EDITIONS Most printmaking processes allow artists to produce more than one identical copy of an image. An edition?s size is determined by the printing element?s durability ? how many good impressions can it produce? ? and the number of prints an artist or publisher expects to sell. Because of economic considerations, not all plates are printed until they are worn down. Most of the processes described here require the artist to print directly on paper from the printing element (which creates a reverse or mirror image). Repeated pressure required to transfer ink to paper wears down the printing element, which is the reason that editions are naturally limited. Some techniques, such as drypoint, may produce as few as five quality impressions, whereas a very stable lithograph may print as many as 300. Offset printing, developed for commercial purposes, can be used to create a relatively large number of prints before the printing element is worn down. During the printing process, the image is offset onto a blanket and then printed onto paper (which creates a correct-reading image). Less pressure is exerted on the printing plate by the offset method, so plates last longer. Offset printing is particularly popular for creating lithographic prints and is especially useful for images that incorporate text.

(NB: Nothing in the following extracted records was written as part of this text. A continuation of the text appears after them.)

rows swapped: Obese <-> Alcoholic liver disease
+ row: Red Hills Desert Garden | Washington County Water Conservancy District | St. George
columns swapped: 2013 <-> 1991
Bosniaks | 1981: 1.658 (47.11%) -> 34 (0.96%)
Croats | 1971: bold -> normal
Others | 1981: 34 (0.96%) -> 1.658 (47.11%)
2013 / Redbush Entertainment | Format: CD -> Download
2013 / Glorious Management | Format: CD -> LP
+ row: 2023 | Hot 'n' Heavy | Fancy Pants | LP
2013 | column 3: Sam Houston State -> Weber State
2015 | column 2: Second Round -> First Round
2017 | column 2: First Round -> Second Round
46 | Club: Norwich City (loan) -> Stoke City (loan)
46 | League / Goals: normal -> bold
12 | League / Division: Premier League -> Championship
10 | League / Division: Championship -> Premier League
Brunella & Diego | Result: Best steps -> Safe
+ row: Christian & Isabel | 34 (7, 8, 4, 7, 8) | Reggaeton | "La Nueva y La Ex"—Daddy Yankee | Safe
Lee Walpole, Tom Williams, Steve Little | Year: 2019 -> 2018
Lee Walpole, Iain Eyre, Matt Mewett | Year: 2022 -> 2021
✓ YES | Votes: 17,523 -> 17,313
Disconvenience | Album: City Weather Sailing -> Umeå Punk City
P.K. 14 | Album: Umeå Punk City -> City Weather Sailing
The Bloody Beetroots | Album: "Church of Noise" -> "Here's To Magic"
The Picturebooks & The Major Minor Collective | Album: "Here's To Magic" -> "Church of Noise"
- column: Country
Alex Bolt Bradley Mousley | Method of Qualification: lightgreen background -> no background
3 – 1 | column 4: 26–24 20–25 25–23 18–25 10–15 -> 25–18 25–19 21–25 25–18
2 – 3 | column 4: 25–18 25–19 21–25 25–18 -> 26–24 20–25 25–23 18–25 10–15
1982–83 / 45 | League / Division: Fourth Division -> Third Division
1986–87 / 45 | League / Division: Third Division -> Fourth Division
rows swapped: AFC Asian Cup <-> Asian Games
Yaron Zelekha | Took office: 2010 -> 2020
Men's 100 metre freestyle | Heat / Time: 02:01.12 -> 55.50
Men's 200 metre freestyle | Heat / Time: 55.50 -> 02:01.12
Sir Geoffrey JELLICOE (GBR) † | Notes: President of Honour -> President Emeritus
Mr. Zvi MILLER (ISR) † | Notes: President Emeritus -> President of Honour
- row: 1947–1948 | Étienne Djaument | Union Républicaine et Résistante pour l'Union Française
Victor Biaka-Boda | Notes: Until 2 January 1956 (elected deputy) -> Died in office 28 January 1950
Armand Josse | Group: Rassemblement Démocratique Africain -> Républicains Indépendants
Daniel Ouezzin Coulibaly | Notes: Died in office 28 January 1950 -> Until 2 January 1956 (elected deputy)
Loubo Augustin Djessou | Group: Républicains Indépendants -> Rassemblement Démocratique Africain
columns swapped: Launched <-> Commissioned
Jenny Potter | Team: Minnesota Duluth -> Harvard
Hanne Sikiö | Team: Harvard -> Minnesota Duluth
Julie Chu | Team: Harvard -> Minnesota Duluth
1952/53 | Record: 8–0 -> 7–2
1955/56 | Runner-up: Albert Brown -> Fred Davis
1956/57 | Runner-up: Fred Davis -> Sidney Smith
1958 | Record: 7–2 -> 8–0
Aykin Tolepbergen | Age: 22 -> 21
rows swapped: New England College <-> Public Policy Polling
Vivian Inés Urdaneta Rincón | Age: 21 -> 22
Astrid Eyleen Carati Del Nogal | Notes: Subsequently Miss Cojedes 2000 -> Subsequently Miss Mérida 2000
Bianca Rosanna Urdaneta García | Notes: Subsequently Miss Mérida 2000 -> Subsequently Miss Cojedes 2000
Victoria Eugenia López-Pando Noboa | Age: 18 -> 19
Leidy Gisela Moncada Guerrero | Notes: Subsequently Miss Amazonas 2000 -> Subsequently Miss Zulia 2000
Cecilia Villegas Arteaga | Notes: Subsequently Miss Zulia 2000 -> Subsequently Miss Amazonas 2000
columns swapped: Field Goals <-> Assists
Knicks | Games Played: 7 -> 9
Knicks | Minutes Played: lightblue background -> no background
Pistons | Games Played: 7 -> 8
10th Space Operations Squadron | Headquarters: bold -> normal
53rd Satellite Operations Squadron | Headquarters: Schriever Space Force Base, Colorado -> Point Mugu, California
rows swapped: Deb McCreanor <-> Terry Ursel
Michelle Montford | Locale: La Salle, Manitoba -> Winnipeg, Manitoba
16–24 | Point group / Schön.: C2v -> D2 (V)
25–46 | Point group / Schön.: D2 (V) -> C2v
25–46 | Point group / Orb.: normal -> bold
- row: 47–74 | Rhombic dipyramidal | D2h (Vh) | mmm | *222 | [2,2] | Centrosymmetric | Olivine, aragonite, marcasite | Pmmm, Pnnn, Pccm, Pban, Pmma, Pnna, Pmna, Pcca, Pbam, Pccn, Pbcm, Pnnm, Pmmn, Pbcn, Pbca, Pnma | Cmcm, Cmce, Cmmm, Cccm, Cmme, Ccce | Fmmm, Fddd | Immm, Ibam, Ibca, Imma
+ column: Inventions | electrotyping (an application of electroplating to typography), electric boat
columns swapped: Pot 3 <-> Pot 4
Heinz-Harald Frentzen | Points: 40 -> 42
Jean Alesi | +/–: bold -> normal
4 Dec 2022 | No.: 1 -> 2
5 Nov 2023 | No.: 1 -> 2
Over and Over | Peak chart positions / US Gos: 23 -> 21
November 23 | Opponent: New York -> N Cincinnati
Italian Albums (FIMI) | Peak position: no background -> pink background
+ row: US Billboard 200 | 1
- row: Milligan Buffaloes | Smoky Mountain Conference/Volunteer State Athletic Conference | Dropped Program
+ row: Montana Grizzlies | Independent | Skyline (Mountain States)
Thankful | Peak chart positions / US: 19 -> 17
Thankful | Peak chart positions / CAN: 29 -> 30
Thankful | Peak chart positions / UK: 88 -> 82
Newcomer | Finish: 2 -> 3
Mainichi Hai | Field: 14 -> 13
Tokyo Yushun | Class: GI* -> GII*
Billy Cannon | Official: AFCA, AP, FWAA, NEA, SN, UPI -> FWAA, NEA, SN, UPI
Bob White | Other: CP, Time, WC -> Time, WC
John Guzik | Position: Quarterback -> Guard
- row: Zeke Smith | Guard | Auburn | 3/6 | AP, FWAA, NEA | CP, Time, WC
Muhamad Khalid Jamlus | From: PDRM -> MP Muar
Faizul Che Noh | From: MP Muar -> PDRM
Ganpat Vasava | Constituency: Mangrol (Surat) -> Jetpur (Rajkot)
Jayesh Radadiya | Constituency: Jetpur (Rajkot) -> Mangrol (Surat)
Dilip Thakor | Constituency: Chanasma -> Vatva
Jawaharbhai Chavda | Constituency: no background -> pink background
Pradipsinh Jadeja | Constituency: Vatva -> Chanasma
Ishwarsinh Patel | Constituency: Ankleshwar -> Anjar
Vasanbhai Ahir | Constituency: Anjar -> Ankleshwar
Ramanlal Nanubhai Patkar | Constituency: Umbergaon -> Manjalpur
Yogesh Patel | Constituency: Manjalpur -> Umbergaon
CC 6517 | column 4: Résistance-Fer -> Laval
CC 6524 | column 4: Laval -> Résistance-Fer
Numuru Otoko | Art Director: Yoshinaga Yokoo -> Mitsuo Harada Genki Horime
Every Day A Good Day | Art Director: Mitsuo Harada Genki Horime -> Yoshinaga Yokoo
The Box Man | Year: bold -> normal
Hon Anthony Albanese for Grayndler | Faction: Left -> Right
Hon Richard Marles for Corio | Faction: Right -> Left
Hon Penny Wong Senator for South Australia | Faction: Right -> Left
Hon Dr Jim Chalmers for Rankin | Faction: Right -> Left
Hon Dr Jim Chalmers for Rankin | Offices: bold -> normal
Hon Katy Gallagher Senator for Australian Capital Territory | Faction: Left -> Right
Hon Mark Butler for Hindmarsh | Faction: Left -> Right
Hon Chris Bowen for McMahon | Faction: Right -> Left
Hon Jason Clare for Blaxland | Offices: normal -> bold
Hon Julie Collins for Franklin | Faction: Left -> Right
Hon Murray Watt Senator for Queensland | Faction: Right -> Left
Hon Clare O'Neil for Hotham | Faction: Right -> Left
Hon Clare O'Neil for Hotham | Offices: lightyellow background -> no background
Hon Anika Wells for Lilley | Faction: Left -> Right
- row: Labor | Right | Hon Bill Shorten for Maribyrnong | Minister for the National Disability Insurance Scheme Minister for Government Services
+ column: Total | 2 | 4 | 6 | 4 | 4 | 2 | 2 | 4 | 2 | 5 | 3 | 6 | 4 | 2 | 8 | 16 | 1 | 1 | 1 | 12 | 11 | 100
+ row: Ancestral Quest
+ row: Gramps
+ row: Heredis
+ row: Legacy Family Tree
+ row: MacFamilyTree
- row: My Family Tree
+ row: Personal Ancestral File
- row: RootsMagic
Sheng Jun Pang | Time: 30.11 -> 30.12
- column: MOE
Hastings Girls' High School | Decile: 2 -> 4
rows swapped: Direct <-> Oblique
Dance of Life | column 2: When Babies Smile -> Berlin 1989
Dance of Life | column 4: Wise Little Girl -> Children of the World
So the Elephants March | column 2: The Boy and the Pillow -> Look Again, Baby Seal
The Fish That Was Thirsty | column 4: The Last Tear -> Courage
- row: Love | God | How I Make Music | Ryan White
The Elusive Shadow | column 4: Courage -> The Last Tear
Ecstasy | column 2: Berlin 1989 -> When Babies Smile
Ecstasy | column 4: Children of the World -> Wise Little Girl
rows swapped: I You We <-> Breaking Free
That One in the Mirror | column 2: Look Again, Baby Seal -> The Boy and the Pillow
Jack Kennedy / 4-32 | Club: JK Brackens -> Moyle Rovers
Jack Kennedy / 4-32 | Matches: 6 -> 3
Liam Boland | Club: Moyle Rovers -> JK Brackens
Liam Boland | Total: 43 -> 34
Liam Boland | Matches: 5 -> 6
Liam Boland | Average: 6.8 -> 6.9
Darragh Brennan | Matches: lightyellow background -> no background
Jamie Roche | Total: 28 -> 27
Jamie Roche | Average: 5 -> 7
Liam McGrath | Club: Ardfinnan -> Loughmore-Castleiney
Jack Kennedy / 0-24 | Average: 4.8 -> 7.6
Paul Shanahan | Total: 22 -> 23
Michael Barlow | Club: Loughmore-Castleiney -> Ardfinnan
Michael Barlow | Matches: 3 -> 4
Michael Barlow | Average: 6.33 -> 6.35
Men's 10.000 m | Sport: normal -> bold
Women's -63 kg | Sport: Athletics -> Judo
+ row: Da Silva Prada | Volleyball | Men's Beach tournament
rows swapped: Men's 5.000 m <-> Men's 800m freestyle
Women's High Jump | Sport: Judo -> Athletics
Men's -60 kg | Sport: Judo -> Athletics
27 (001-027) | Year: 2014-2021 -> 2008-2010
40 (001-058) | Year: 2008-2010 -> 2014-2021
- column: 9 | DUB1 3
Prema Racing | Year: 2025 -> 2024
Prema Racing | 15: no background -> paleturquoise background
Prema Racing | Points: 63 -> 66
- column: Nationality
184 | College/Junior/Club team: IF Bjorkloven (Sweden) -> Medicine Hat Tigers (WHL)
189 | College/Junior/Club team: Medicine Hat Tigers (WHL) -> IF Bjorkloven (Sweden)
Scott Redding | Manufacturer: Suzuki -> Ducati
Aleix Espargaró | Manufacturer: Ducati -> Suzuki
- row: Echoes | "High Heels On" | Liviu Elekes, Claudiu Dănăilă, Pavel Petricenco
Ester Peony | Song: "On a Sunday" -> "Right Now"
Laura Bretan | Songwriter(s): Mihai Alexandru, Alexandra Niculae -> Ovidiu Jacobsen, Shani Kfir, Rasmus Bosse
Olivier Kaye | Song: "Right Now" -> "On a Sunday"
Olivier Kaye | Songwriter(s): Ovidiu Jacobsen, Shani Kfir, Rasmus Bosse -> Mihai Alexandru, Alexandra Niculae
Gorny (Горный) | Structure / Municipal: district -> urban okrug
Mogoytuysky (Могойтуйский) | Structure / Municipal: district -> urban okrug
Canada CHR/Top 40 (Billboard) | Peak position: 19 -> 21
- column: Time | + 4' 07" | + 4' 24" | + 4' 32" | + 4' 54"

MONOPRINTS/MONOTYPES Unlike other techniques, no master plate is created during the monoprint or monotype process. Only a single, unique impression is pulled from the printing element, so monoprints may not be editioned.
CONTEMPORARY PRINTMAKING Photographic, collage and transfer techniques and computer technology have transformed the medium. As in painting, sculpture, and other art forms, artists have borrowed techniques often used for commercial purposes. These and other technological innovations have enabled artists to push the boundaries of printmaking. What unites these efforts is the artist?s intention, whether using traditional or more avant-garde techniques, to create new work that does not exist in another form.